1. A method for determining the quickly changing, average temperature of a flow of compressible medium within a conduit, comprising the steps of:

providing a throttle point at an end of said conduit;

passing said medium through said throttle point,

determining the mass flow of said medium flowing through said throttle point,

ascertaining the pressure inside and upstream outside said throttle point, and

determining the average temperature of said flow of medium input to said throttle point on the basis of said mass flow and said pressure inside and upstream outside said throttle point.

2. A method as defined in claim 1, wherein the measurement of the pressure upstream outside said throttle point is taken immediately upstream in front of said throttle point.

3. A method as defined in claim 1, wherein said throttle point is a nozzle at an opening in the end of a tube.

4. A method as defined in claim 3, wherein the pressure within said nozzle is ascertained by measuring the pressure in the region downstream outside said nozzle at a point which has a pressure substantially equal to the pressure within the nozzle.

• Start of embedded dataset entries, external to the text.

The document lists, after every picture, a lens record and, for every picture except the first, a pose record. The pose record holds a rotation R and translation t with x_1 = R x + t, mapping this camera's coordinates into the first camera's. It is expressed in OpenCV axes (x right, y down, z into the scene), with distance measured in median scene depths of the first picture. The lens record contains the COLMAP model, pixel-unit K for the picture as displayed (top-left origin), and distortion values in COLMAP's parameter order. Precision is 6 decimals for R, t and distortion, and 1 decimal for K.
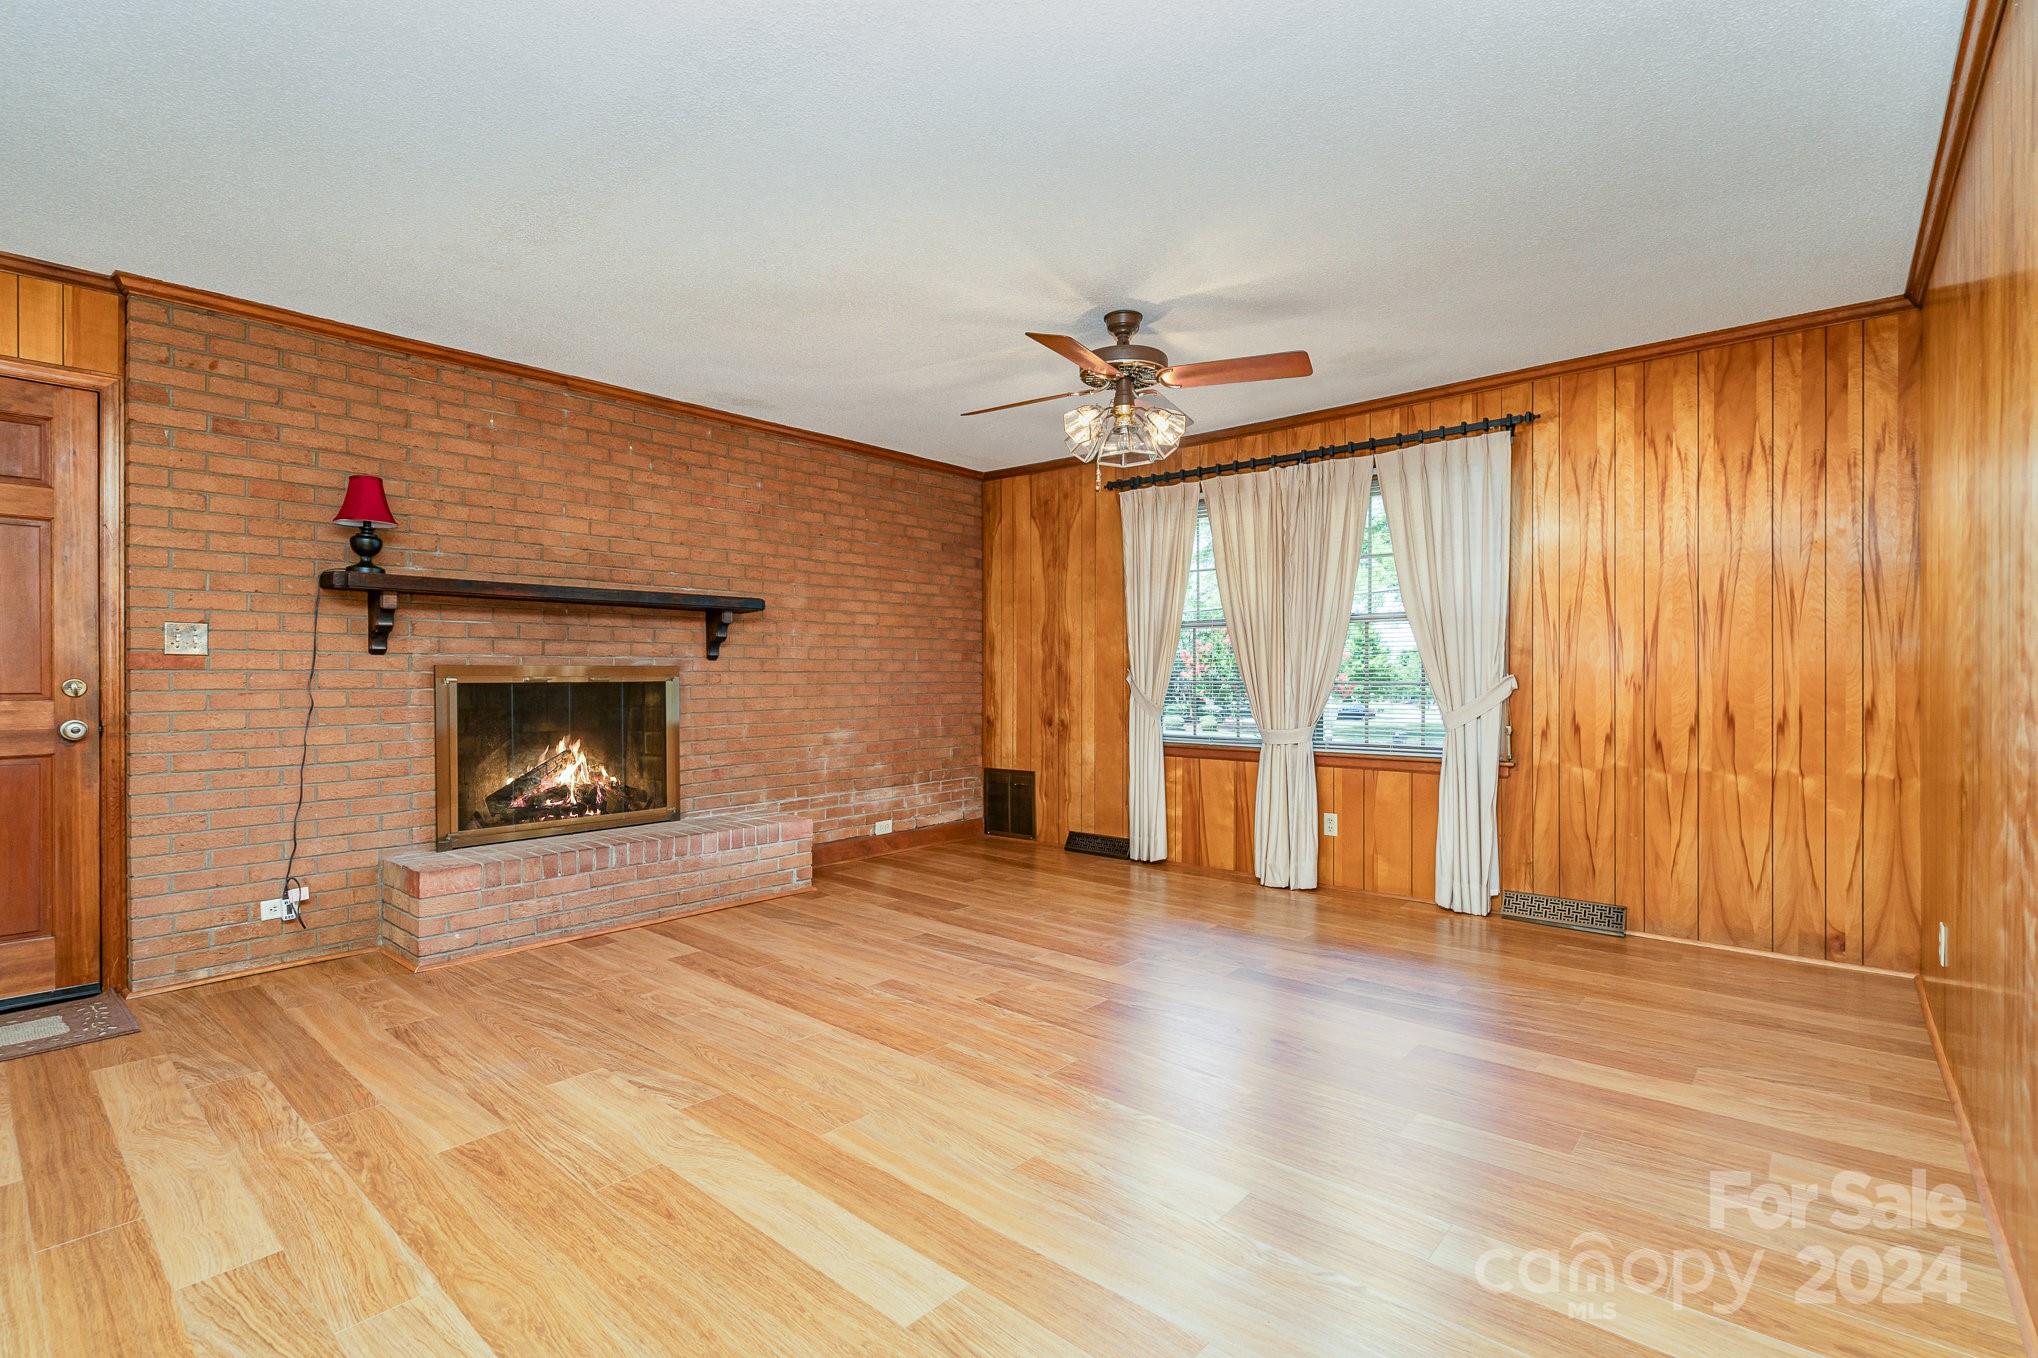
lens RADIAL K [[967.5, 0, 1009.9], [0, 967.5, 678.3], [0, 0, 1]] dist [-0.011106, 0.003594]
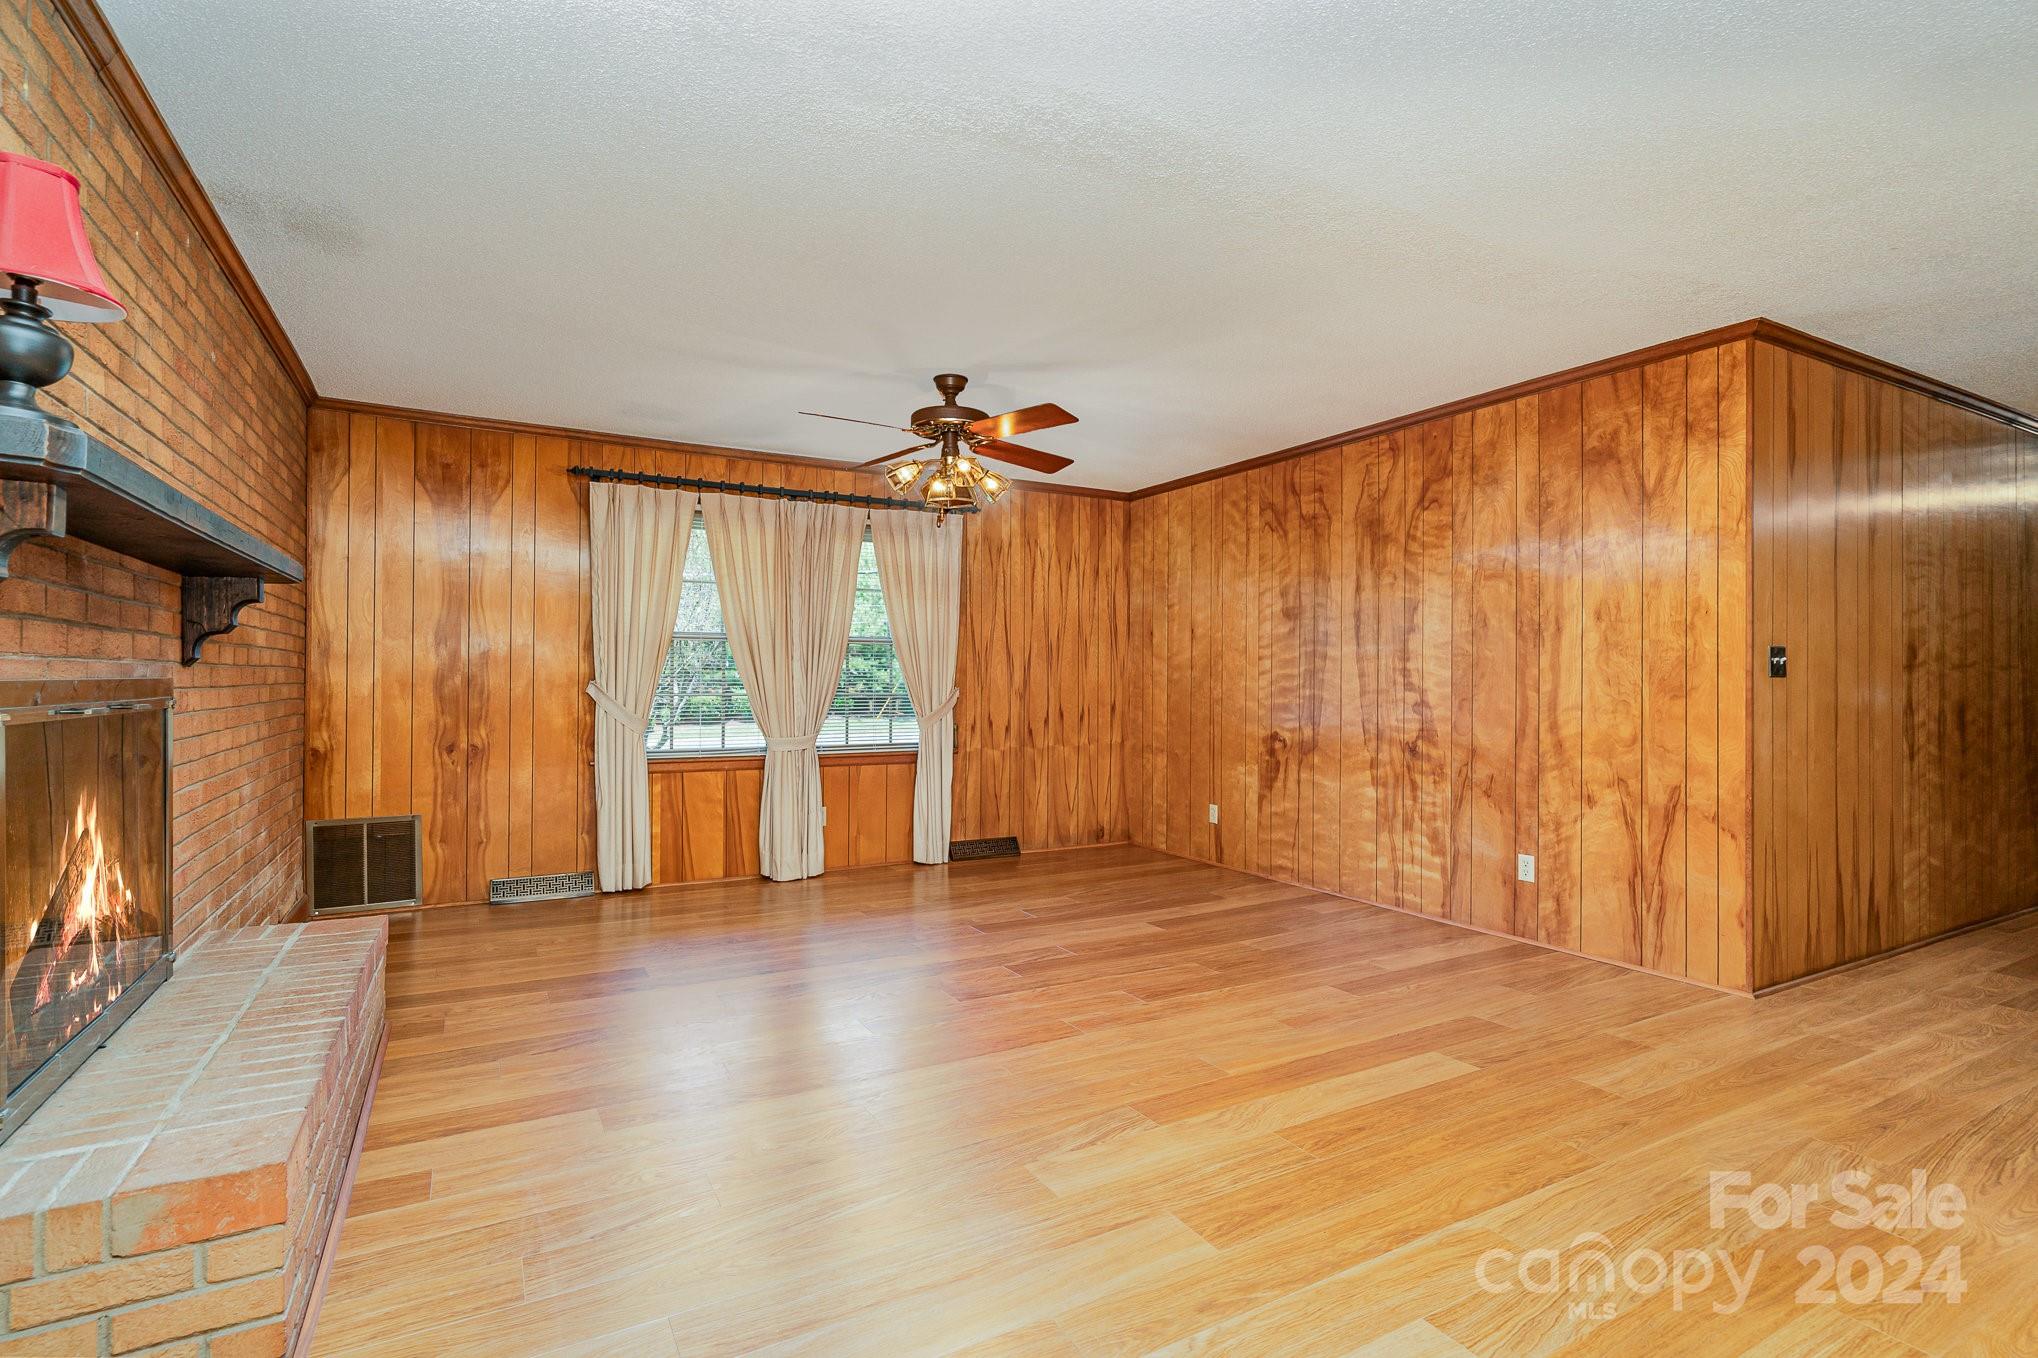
lens RADIAL K [[936.4, 0, 1024.9], [0, 936.4, 677.4], [0, 0, 1]] dist [-0.012772, 0.004235]
pose [[0.336124, 0.004495, 0.941807, -0.796726], [-0.001058, 0.999990, -0.004395, -0.014194], [-0.941817, 0.000481, 0.336125, 0.481664]]
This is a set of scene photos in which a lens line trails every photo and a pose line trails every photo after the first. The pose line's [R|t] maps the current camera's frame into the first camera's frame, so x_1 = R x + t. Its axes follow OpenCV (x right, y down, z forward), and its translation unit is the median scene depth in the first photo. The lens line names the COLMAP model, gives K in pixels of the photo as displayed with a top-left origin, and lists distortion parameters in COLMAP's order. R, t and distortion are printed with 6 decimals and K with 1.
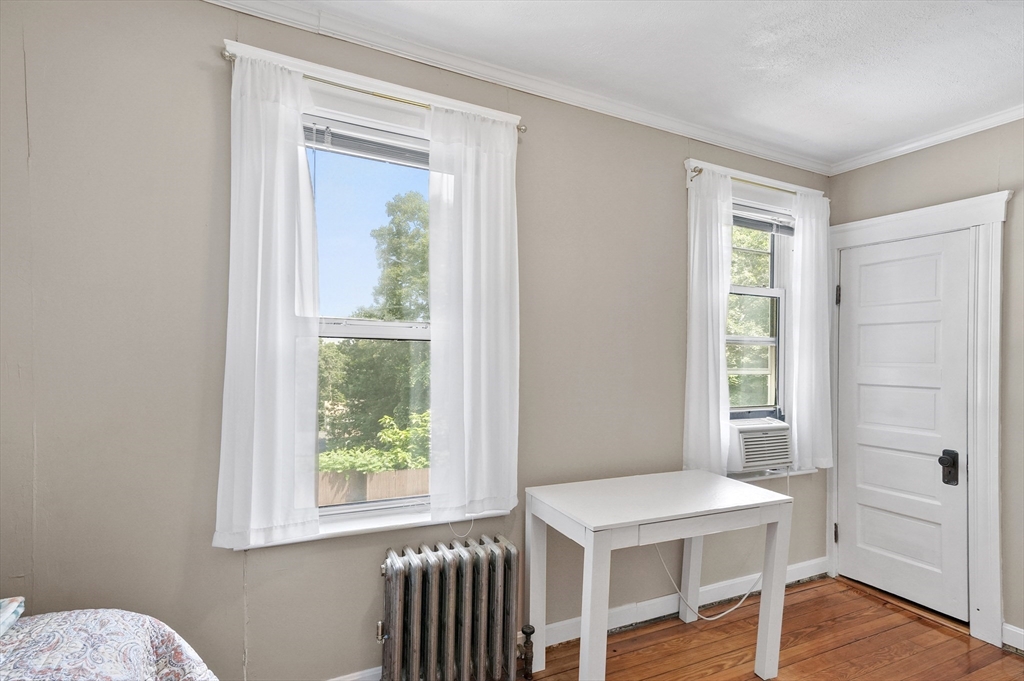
lens RADIAL K [[540.5, 0, 512.3], [0, 540.5, 345.6], [0, 0, 1]] dist [0.022475, 0.000230]
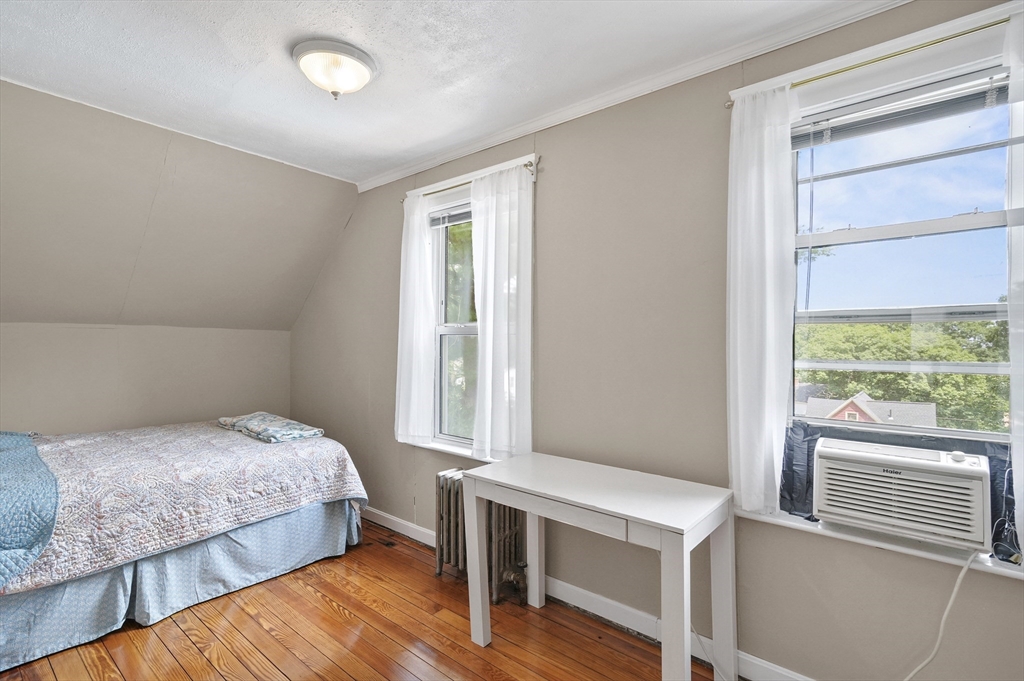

5. A method as defined in claim 1, wherein said throttle point is a narrowed passage in a tube.

6. A method for determining the average temperature of the steam issuing from a combustion chamber of a steam generator, comprising the steps of:

reacting a fuel with an oxidizer in said combustion chamber and injecting water into said combustion chamber,

providing a throttle point at an end of said combustion chamber from which the steam issues,

ascertaining the mass flow issuing from said throttle

ascertaining the pressure inside said throttle point and upstream outside said throttle point, and

determining the average temperature of the steam issuing from said combustion chamber on the basis of the mass flow issuing from said throttle point and said pressure inside and upstream outside said throttle point.

7. A method as defined in claim 6, wherein said fuel is hydrogen and said oxidizer is oxygen.

8. A method as defined in claim 7, wherein said hydrogen and said oxygen are supplied in a controlled manner in stoichiometric ratios.

9. A method as defined in claim 7, comprising the further steps of:

determining the mass flow inputs of hydrogen and oxygen on the basis of measured values for the stoichiometric control thereof,

measuring the mass flow input of said injected water,

controlling the injection of said water on the basis of the mass flow measurement thereof, and

summing the mass flows of hydrogen, oxygen and water to ascertain the mass flow issuing from said combustion chamber.